Alice Gibneys illustrations in The End & The Beginning are humorous explorations of humanoid and animal figures. Her characters twist, rise, dance, and praise; their movement captured through frames as if they were sequences in a stop-motion film. The charcoal, color pencil, and ink on paper drawings range in scale from 1:1 ratio of human proportions to small, intimate sketches.
Gibneys works were created in response to a sudden and unexpected loss of a loved one. Her figurative drawings began to blur and erode as the artists emotional life and identity spread itself across the paper in a performative gesture of mourning and reflection. Celtic myths, slapstick humor, and Samuel Beckett became the beacons of light that shifted the artists perspective and made room for grief to evolve into a new tale. And so these characters were born to tell a new story: one wrought with paradoxes and clumsiness. They belong to a world that is not ours, but has the flavor of somewhere familiar. A tent, a childs playtime sculpture, synthetic wigs, and exaggerated clothing cover their frames and become their bodies.
Gibney is a Canadian artist who lives and works in Berlin, Germany. This is her second exhibition with the Gallery.

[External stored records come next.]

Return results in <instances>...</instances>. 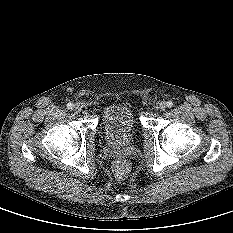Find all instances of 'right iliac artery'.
Segmentation results:
<instances>
[{
  "instance_id": "right-iliac-artery-1",
  "label": "right iliac artery",
  "mask_w": 233,
  "mask_h": 233,
  "mask_svg": "<svg viewBox=\"0 0 233 233\" xmlns=\"http://www.w3.org/2000/svg\"><path fill=\"white\" fill-rule=\"evenodd\" d=\"M73 107H74V105H73L72 103H68V104H67V108H68V109H73Z\"/></svg>"
}]
</instances>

Sarah Irvins graphite drawings on paper record the experience of new life and motherhood. At various times while breastfeeding, the artist created drawings that codified her daughter's action of eating. Loops go up with a suck and round down with a swallow, transcribing the unreadable language of a baby at the breast. Also while breastfeeding, Irvin used a digital program to track the start time, breast side, and duration of each feeding. From this immense amount of data, the artist created an interactive sculpture (see above) resembling a card catalogue that allows the viewer to not only review different sessions, but physically acknowledge the significant amount time and energy needed for an often unacknowledged task.
In the artists rocking chair series, the act of caring for a baby is codified as a form of mark-making. Pieces of graphite hung from the underside of Irvins glider rocking chair and created marks on a piece of paper attached to the stationary base. The series began when her daughter was born and was completed the day she turned one. Anyone who used the rocking chair during the first year of the childs life participated in the creation of the works. In addition to the original works on paper, the Gallery will release a limited print edition of the first and last breastfeeding, rocking chair, and feeding log sessions as well as a small edition of blank breastfeeding record logs for the collector to complete on their own.
Irvin is an American artist who lives and works in Richmond, Virginia. This is her first exhibition with the Gallery.